Items from a dataset:
>> begin

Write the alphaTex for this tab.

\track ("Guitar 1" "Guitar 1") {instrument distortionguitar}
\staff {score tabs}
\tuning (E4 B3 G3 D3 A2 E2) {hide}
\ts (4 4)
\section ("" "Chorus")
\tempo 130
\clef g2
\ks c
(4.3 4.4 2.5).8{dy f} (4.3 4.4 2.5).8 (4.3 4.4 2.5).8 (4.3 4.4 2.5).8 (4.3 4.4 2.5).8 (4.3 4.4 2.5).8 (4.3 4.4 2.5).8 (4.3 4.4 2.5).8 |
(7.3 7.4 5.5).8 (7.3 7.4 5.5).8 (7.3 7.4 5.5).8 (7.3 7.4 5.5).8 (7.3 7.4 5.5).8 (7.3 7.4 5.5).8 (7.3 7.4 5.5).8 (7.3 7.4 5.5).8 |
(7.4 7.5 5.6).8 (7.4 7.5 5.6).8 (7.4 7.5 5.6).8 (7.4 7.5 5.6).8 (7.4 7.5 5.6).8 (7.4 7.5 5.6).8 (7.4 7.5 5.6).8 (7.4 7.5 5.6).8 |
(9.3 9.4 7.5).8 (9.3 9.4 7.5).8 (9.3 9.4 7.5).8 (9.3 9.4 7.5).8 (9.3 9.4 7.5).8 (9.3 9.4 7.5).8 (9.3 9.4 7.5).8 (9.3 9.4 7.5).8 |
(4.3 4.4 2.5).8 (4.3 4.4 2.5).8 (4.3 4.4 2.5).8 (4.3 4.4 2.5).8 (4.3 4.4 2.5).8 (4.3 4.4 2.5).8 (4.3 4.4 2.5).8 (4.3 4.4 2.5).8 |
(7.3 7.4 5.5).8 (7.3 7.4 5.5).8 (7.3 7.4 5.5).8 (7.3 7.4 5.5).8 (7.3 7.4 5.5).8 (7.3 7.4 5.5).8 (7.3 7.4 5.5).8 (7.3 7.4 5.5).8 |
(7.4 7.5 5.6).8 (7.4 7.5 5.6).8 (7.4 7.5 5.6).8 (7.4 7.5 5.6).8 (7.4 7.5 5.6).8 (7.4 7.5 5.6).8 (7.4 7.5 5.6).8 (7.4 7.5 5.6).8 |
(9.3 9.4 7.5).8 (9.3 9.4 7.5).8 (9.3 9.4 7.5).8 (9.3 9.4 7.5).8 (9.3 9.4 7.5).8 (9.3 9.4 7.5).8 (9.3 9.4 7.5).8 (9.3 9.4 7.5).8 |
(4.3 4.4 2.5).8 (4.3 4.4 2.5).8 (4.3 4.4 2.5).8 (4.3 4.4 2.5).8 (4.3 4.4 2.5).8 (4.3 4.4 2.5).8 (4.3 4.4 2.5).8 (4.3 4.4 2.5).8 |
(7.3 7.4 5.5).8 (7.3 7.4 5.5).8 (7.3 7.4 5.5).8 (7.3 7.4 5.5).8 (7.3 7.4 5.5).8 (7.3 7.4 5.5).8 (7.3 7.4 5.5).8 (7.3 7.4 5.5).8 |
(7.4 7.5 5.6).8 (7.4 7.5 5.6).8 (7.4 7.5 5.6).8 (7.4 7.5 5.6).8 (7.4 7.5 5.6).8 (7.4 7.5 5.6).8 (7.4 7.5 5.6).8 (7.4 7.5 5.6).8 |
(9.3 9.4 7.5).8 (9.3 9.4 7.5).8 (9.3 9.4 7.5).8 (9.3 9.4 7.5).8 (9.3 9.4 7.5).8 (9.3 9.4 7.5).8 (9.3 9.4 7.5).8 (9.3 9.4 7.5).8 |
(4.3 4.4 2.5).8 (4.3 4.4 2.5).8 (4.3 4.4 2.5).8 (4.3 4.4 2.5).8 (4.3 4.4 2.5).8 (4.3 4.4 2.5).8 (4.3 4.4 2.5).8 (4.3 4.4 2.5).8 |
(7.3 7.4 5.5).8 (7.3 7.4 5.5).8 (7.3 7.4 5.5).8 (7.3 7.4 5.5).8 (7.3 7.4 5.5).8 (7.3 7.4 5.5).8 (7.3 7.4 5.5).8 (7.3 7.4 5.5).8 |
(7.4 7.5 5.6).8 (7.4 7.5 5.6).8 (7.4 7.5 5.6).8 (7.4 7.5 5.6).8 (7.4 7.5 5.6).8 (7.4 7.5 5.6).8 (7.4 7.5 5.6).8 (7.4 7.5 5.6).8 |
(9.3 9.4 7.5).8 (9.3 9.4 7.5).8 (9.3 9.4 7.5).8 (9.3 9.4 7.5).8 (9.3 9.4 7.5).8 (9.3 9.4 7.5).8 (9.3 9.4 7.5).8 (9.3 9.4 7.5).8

>> end

SET TASK: How many lines in the material above contain the word "Guitar"? Reply with the number alone.

THE COMPLETED TASK: 1